С первых же минут пребывания на тунисской земле друзья, знакомые и впервые встретившиеся собеседники, соотечественники и местные жители обрушили на меня поток информации: «Теперь у тунисцев 7 ноября — тоже праздник. Они так и говорят, что будто бы специально приурочили его к годовщине русской революции и решили начать свою перестройку, покончив с прежним застоем. Новому президенту Зин аль-Абидин Бен Али 51 год. Он — бывший генерал армии, учился в военных заведениях Франции и США, но еще раньше получил специальность инженера по электронной технике. Перед переворотом он около месяца был премьер-министром, а до этого занимал пост министра внутренних дел. Когда все это произошло, Бургиба сказал, что он якобы знал, что Бен Али это сделает».

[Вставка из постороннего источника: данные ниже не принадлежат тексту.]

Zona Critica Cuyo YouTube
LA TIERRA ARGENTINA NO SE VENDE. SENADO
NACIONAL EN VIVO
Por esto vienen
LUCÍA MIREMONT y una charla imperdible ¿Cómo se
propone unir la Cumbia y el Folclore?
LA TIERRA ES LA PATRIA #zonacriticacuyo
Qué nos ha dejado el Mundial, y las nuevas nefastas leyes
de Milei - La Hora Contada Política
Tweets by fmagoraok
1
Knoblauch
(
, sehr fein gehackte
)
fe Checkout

Рассказывали о встречах нового руководства с лидерами оппозиционных политических партий, об употреблении термина «тунисская весна» (позднее события 7 ноября 1987 г. стали называть также «революцией жасминов»). Вместе с тем подчеркивалась и определенная преемственность, в частности, выразившаяся в осуждении исламских фундаменталистов, приговоры которым были смягчены, но не отменены.

Говорили тогда и о Декларации 7 ноября, с которой выступил новый президент, высказавшийся против пожизненного срока пребывания на посту главы государства и против «автоматического наследования» этого поста, за «многопартийность» и «плюрализм». Одним из первых актов Зин аль-Абидина Бен Али были специальные меры в пользу молодежи, «страдающей от насилий, преступности, кризиса доверия, сомнений в прежних идеалах, замедления экономического развития и безработицы». Естественно, всеми эти меры одобрялись, ибо молодежь в Тунисе — большинство взрослого населения. От ее позиции многое зависит, в том числе успех нового руководства и выдвинутого им курса. Повторяли слова одного из тунисских политических деятелей о том, что Бен Али хочет, чтобы Тунис не только переживал бы события, но и сам бы их создавал.

Тунисцы особое внимание обращали на то, что дипломатия их страны «будет отныне более активной и открытой и в рамках Магриба, и в арабском, и в африканском мире», в качестве примера приводя уже состоявшиеся визиты к Бен Али личного представителя короля Марокко и министра информации Мавритании, а также поездку в Алжир нового премьер-министра Туниса Хеди Баккуша. Обо всем этом сообщалось радостно, но как-то сдержанно, по-деловому. Я еще в Москве заметил при встрече с тунисской делегацией, прибывшей на празднование Недели Туниса, что тунисцы очень гордятся разумностью, продуманностью того, что произошло. «Ведь Бургнба уже не мог управлять. Он все забывал», — говорила возглавлявшая делегацию Джавид Акрут. Примерно то же услышал я и в Тунисе с некоторыми добавлениями, касавшимися ближайшего окружения престарелого экс-президента.